The basics of a strong cybersecurity culture
Before hospitals can collaborate to improve standards across the industry, the work needs to start in-house with the implementation of basic security measures. For example, hospitals should prioritize regular independent security assessments to identify vulnerabilities that OCR audits may miss. There should be comprehensive training for staff, particularly on phishing attacks and other common threats. Also, breaches often happen through external partners, so hospitals should also implement third-party risk management to make sure vendors and contractors meet high-security standards.
Next, hospitals that are implementing new technologies like AI and telehealth must be aware of the potential risks those tools may introduce and the frameworks developed to address those risks. For example, the zero trust architecture cybersecurity model assumes no user or device should be trusted by default, even if it’s inside the network perimeter. Instead, every device and user requires continuous verification and strict access controls to minimize risks.
Hospital cybersecurity teams can also explore how AI can automate various compliance tasks, such as vulnerability scanning and threat detection, to help them stay ahead of emerging risks and keep up with evolving cyber threats.
Making security industry-wide
Strengthening internal security measures is a critical first step, but no single hospital or healthcare organization can tackle the issue of cybersecurity alone. The interconnected nature of the healthcare ecosystem – with patient data flowing between hospitals, vendors, insurers, and other entities – means that vulnerabilities in one organization can ripple across the industry. To truly close the security gaps, hospitals must collaborate and adopt a unified approach to protecting PHI.
First of all, healthcare companies must share information on threats, best practices, and incident response strategies. Hospitals can join healthcare collaboratives such as the Health Information Sharing and Analysis Center (Health-ISAC), which facilitates the sharing of real-time threat intelligence and cybersecurity insights, and the American Hospital Association, which provides additional guidance and resources.
Next, hospitals can drive progress by advocating for stricter and more uniform cybersecurity regulations.

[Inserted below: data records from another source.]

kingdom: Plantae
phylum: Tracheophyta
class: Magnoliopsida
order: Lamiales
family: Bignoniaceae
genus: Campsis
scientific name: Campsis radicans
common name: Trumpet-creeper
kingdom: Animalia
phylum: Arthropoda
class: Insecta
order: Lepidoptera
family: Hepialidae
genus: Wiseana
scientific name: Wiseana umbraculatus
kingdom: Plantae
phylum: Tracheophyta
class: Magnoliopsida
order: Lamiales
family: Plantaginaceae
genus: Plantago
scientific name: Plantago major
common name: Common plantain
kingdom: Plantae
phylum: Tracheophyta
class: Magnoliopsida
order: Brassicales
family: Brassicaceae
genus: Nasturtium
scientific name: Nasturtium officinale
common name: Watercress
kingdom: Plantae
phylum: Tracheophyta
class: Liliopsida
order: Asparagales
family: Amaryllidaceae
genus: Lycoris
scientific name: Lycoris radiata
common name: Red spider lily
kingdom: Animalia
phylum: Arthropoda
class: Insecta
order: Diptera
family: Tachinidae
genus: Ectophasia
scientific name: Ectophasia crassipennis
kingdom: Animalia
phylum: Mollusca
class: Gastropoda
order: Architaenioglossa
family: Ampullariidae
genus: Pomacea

Change at the federal level moves at a notoriously slow pace, so healthcare leaders can influence policy more directly through partnerships with state-level legislators or joining initiatives led by organizations like HITRUST. HITRUST is a private organization that develops and maintains the HITRUST CSF. This framework goes beyond HIPAA’s general guidelines and requires rigorous third-party audits to verify compliance.
The HITRUST CSF certification is only one example of several options that could provide a much stronger overall security posture for the healthcare industry, assuming hospitals take the initiative to ensure internal compliance.
The future of HIPAA audits
The OCR’s limited HIPAA auditing process may fall seriously short of protecting healthcare data, but hospitals don’t have to wait for changes at the federal level. Strengthening internal compliance frameworks and fostering industry-wide collaboration can help healthcare organizations close critical security gaps, safeguard patient information, and set a higher standard for the entire sector in the near future.